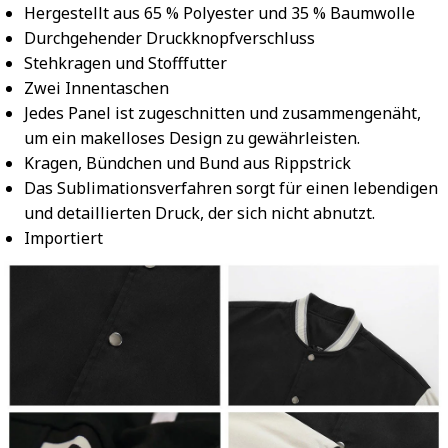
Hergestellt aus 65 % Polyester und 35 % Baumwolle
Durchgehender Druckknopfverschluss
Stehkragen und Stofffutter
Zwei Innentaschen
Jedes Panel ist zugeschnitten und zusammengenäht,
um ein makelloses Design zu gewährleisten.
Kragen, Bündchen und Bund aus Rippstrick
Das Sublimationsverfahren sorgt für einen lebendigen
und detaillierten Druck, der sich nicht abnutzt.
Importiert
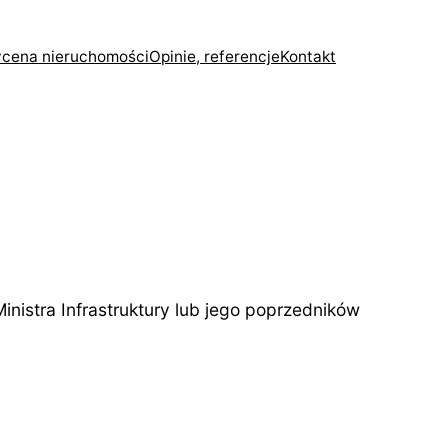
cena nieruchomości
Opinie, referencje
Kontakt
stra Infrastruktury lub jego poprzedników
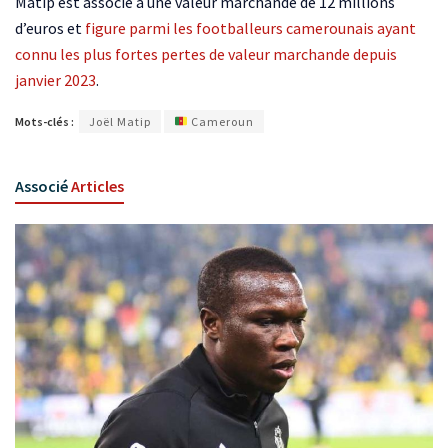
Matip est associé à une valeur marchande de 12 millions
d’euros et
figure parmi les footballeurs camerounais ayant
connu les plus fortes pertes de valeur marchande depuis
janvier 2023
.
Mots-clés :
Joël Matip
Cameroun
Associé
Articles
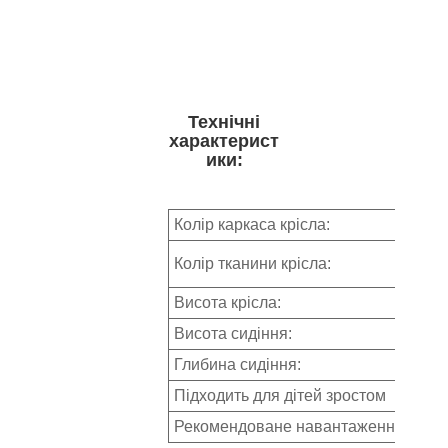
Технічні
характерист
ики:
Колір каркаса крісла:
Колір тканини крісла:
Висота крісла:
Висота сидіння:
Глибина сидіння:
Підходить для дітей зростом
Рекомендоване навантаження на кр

· · · ·

Task to complete: Pull out the lines above that run from the line containing "cena nieruchomości" through the line containing "stra Infrastruktury lub jego poprzedników". Include both of those lines and reproduce every line without any change.

Task response:
cena nieruchomości
Opinie, referencje
Kontakt
stra Infrastruktury lub jego poprzedników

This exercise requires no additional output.